How do I split costs across teams or features?

Allocate by the most defensible signal available — time tracked, story points completed, branch ownership. Perfect attribution is not required; consistent attribution is.

Does CPAC work for non-code work?

The same shape applies wherever AI produces artifacts that must be reviewed before use — drafts, designs, recommendations, plans. The components rename naturally ("accepted recommendations," "accepted designs"). The "stayed there" clause becomes "still in use after N days." The metric generalizes; this site focuses on code because that is where the literature and the measurement infrastructure are best developed.

How does CPAC relate to DORA metrics?

DORA metrics describe how a delivery system behaves: how often it ships, how quickly, with what failure rate. CPAC describes what that behavior costs. The two are complementary; CPAC is the dollar layer DORA was never designed to be.

The cleanest illustration is the change-failure-rate gap. Change failure rate counts incidents — not the cost of the rework those incidents demand. Two teams can post an identical 8% change failure rate: one absorbs the rework with senior engineers at $200/hour over a 40-hour week, the other with junior engineers at $100/hour over four 10-hour weeks. Same DORA number, ~2× difference in rework cost, completely different return on the AI investment that produced the failures. CPAC sees the difference because rework is a numerator line; DORA sees only the incident count. This is exactly the AI-augmented failure mode — review and rework cost climbs while DORA's headline holds.
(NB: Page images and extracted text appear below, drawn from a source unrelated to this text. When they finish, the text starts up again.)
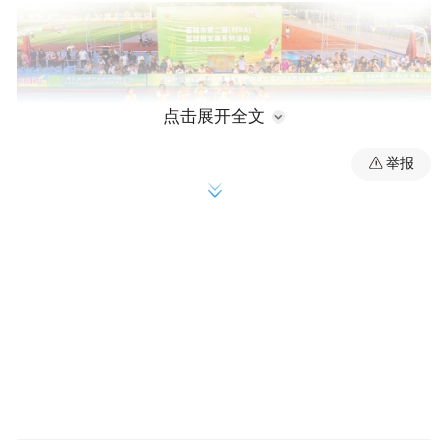
点击展开全文
举报
图为高平市神农镇村民自导自演的八音会在闭幕
式上演出。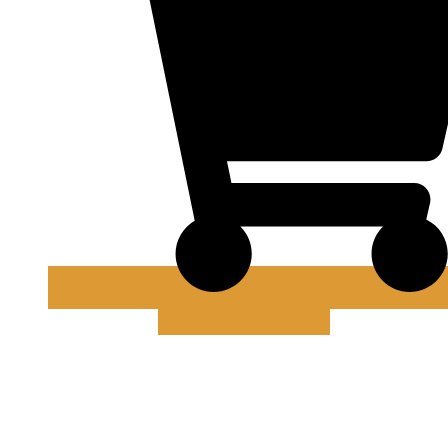
IN DEN WARENKORB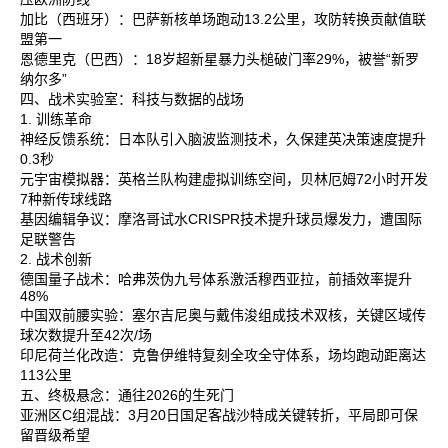
加比‌（西班牙）：巴萨新核单场跑动13.2公里，攻防转换贡献值联
盟第一‌
恩德里克‌（巴西）：18岁超新星暴力头槌破门率29%，被誉“新罗
纳尔多”‌
四、战术实验室：科技与数据的战场
1. 训练革命
神经反馈系统‌：日本队引入脑波监测技术，久保建英决策速度提升
0.3秒‌
元宇宙模拟器‌：英格兰队构建虚拟训练空间，贝林厄姆72小时开发
7种新传球线路‌
基因编辑争议‌：摩洛哥试水CRISPR技术提升球员爆发力，遭国际
足联警告‌
2. 战术创新
德国量子战术‌：哈弗茨伪九号体系激活穆西亚拉，前插效率提升
48%‌
中国双前腰实验‌：塞尔吉尼奥与戴伟浚组成技术双核，关键区域传
球次数提升至42次/场‌
印尼荷兰化改造‌：克鲁伊维特复刻全攻全守体系，场均跑动距离达
113公里‌
五、终极悬念：通往2026的生死门
亚洲区C组混战‌：3月20日国足客战沙特成关键转折，平局即可保
留晋级希望‌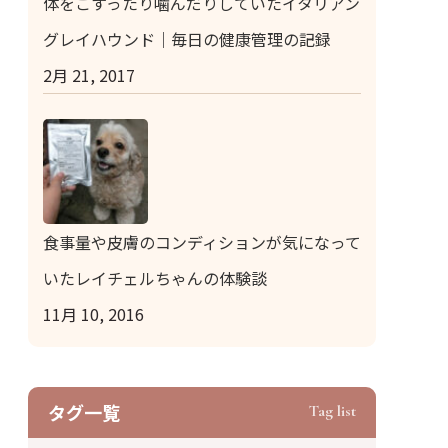
体をこすったり噛んだりしていたイタリアン
グレイハウンド｜毎日の健康管理の記録
2月 21, 2017
食事量や皮膚のコンディションが気になって
いたレイチェルちゃんの体験談
11月 10, 2016
タグ⼀覧
Tag list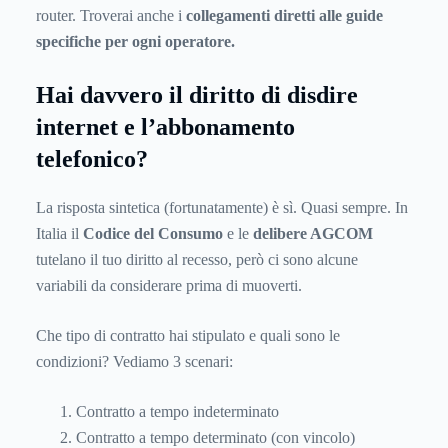
router. Troverai anche i
collegamenti diretti alle guide
specifiche per ogni operatore.
Hai davvero il diritto di disdire
internet e l’abbonamento
telefonico?
La risposta sintetica (fortunatamente) è sì. Quasi sempre. In
Italia il
Codice del Consumo
e le
delibere AGCOM
tutelano il tuo diritto al recesso, però ci sono alcune
variabili da considerare prima di muoverti.
Che tipo di contratto hai stipulato e quali sono le
condizioni? Vediamo 3 scenari:
Contratto a tempo indeterminato
Contratto a tempo determinato (con vincolo)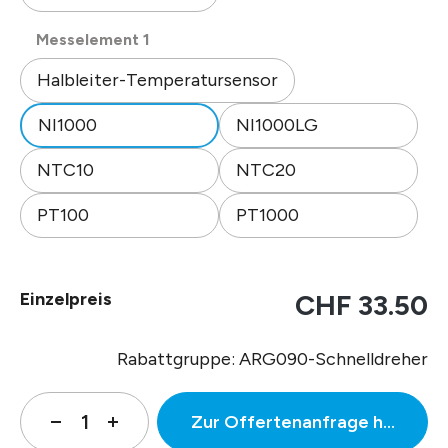
auswählen
Messelement 1
Halbleiter-Temperatursensor
NI1000
NI1000LG
NTC10
NTC20
PT100
PT1000
Einzelpreis
CHF 33.50
Rabattgruppe: ARG090-Schnelldreher
Zur Offertenanfrage hinzufüg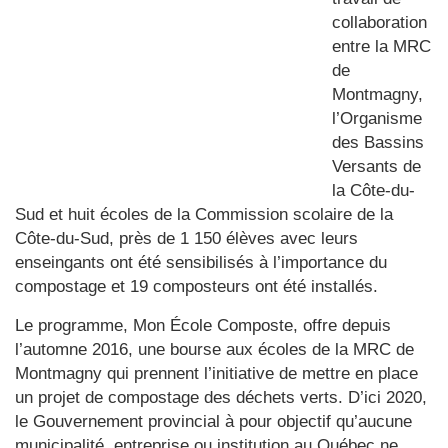
collaboration
entre la MRC
de
Montmagny,
l’Organisme
des Bassins
Versants de
la Côte-du-
Sud et huit écoles de la Commission scolaire de la
Côte-du-Sud, près de 1 150 élèves avec leurs
enseingants ont été sensibilisés à l’importance du
compostage et 19 composteurs ont été installés.
Le programme, Mon École Composte, offre depuis
l’automne 2016, une bourse aux écoles de la MRC de
Montmagny qui prennent l’initiative de mettre en place
un projet de compostage des déchets verts. D’ici 2020,
le Gouvernement provincial à pour objectif qu’aucune
municipalité, entreprise ou institution au Québec ne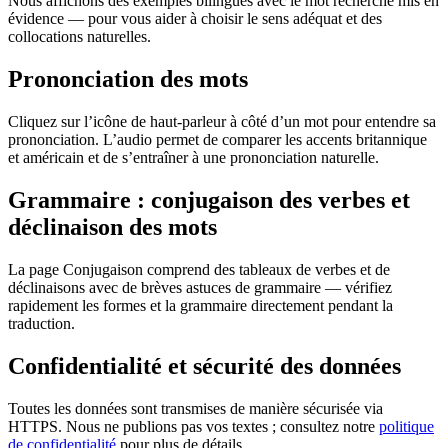
Nous affichons des exemples bilingues avec le mot recherché mis en
évidence — pour vous aider à choisir le sens adéquat et des
collocations naturelles.
Prononciation des mots
Cliquez sur l’icône de haut-parleur à côté d’un mot pour entendre sa
prononciation. L’audio permet de comparer les accents britannique
et américain et de s’entraîner à une prononciation naturelle.
Grammaire : conjugaison des verbes et
déclinaison des mots
La page Conjugaison comprend des tableaux de verbes et de
déclinaisons avec de brèves astuces de grammaire — vérifiez
rapidement les formes et la grammaire directement pendant la
traduction.
Confidentialité et sécurité des données
Toutes les données sont transmises de manière sécurisée via
HTTPS. Nous ne publions pas vos textes ; consultez notre
politique
de confidentialité
pour plus de détails.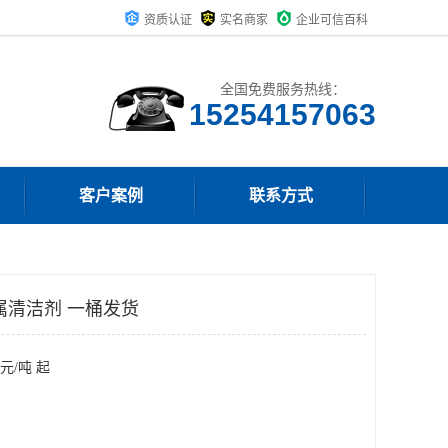
资质认证
实名商家
企业可信百科
全国免费服务热线：
15254157063
客户案例
联系方式
属清洁剂 一桶发货
元/吨 起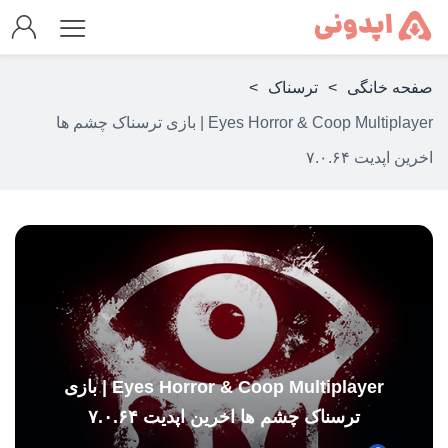
صفحه خانگی
>
ترسناک
>
Eyes Horror & Coop Multiplayer | بازی ترسناک چشم ها
اخرین اپدیت ۷.۰.۶۴
Eyes Horror & Coop Multiplayer | بازی
ترسناک چشم ها اخرین اپدیت ۷.۰.۶۴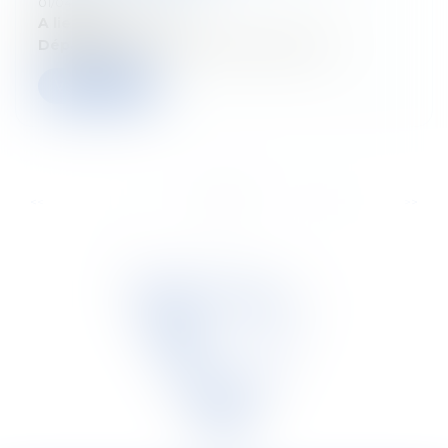
01/04/2026
A lieu le:
2 avril 2026
Département:
Droit fiscal des particuliers
Verder lezen
...
...
<<
<
4
5
6
7
8
9
10
>
>>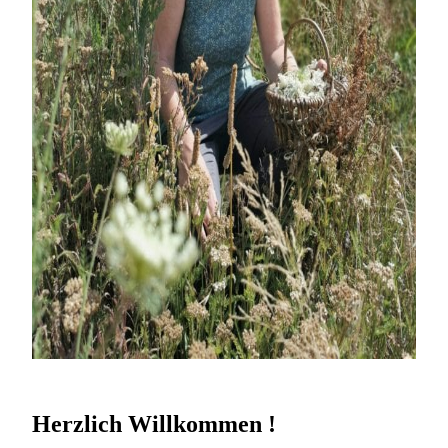
Herzlich Willkommen !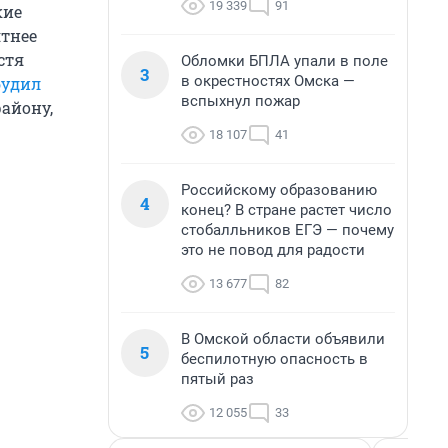
19 339
91
кие
ятнее
стя
Обломки БПЛА упали в поле
3
в окрестностях Омска —
будил
вспыхнул пожар
айону,
18 107
41
Российскому образованию
4
конец? В стране растет число
стобалльников ЕГЭ — почему
это не повод для радости
13 677
82
В Омской области объявили
5
беспилотную опасность в
пятый раз
12 055
33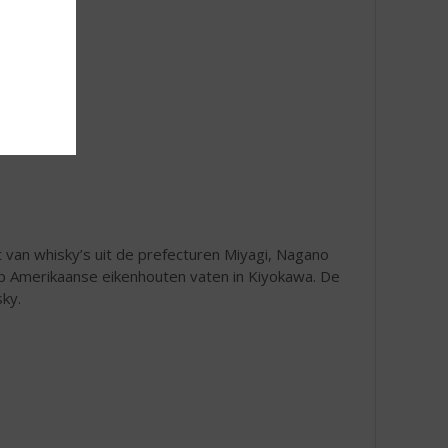
 van whisky’s uit de prefecturen Miyagi, Nagano
op Amerikaanse eikenhouten vaten in Kiyokawa. De
sky.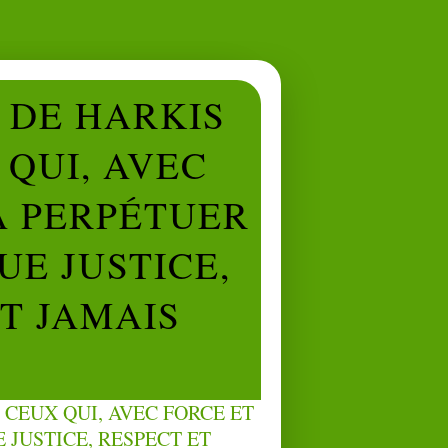
L DE HARKIS
QUI, AVEC
À PERPÉTUER
UE JUSTICE,
NT JAMAIS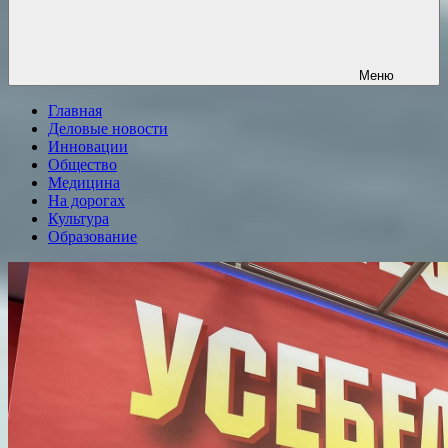
Меню
Главная
Деловые новости
Инновации
Общество
Медицина
На дорогах
Культура
Образование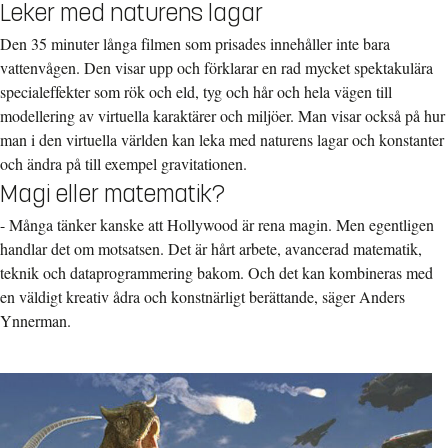
Leker med naturens lagar
Den 35 minuter långa filmen som prisades innehåller inte bara
vattenvågen. Den visar upp och förklarar en rad mycket spektakulära
specialeffekter som rök och eld, tyg och hår och hela vägen till
modellering av virtuella karaktärer och miljöer. Man visar också på hur
man i den virtuella världen kan leka med naturens lagar och konstanter
och ändra på till exempel gravitationen.
Magi eller matematik?
- Många tänker kanske att Hollywood är rena magin. Men egentligen
handlar det om motsatsen. Det är hårt arbete, avancerad matematik,
teknik och dataprogrammering bakom. Och det kan kombineras med
en väldigt kreativ ådra och konstnärligt berättande, säger Anders
Ynnerman.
Run DORA for delivery-system behavior. Run CPAC for delivery-system economics. The two together — DORA as leading indicator, CPAC as cost outcome — is the right reporting posture for a finance-aware engineering organization.

How does CPAC relate to FinOps?

CPAC is FinOps cost-to-serve, moved one layer upstream. FinOps measures the unit cost of running software. CPAC measures the unit cost of producing trusted software. Organizations with mature FinOps practices already have most of the inputs; CPAC just rearranges them around the accepted-change denominator.

Can I use cost per accepted change alone?

No, for two reasons.

First, the headline is a summary — track the components. Each of the five cost components (model, infrastructure, engineering, review, rework) needs its own time series so you can diagnose what's actually moving when the headline shifts. See the entry on why track each cost component separately above.

Second, pair the headline with at least one leading indicator. Change failure rate, lead time to accepted change, machine catch rate, or DevEx pulse. The headline tells you the system's cost; the components tell you the source; the leading indicators tell you why.

Where does the metric come from?

Cost per accepted change was defined in The Delivery Gap (Brenn Hill, 2026) as the cost vertex of the Verification Triangle. See how to cite.

How do I propose a change to the definition?

Open an issue or a pull request at github.com/brennhill/cost-per-accepted-change. The goal is for the definition to remain stable; refinements, worked examples, and translations are welcome.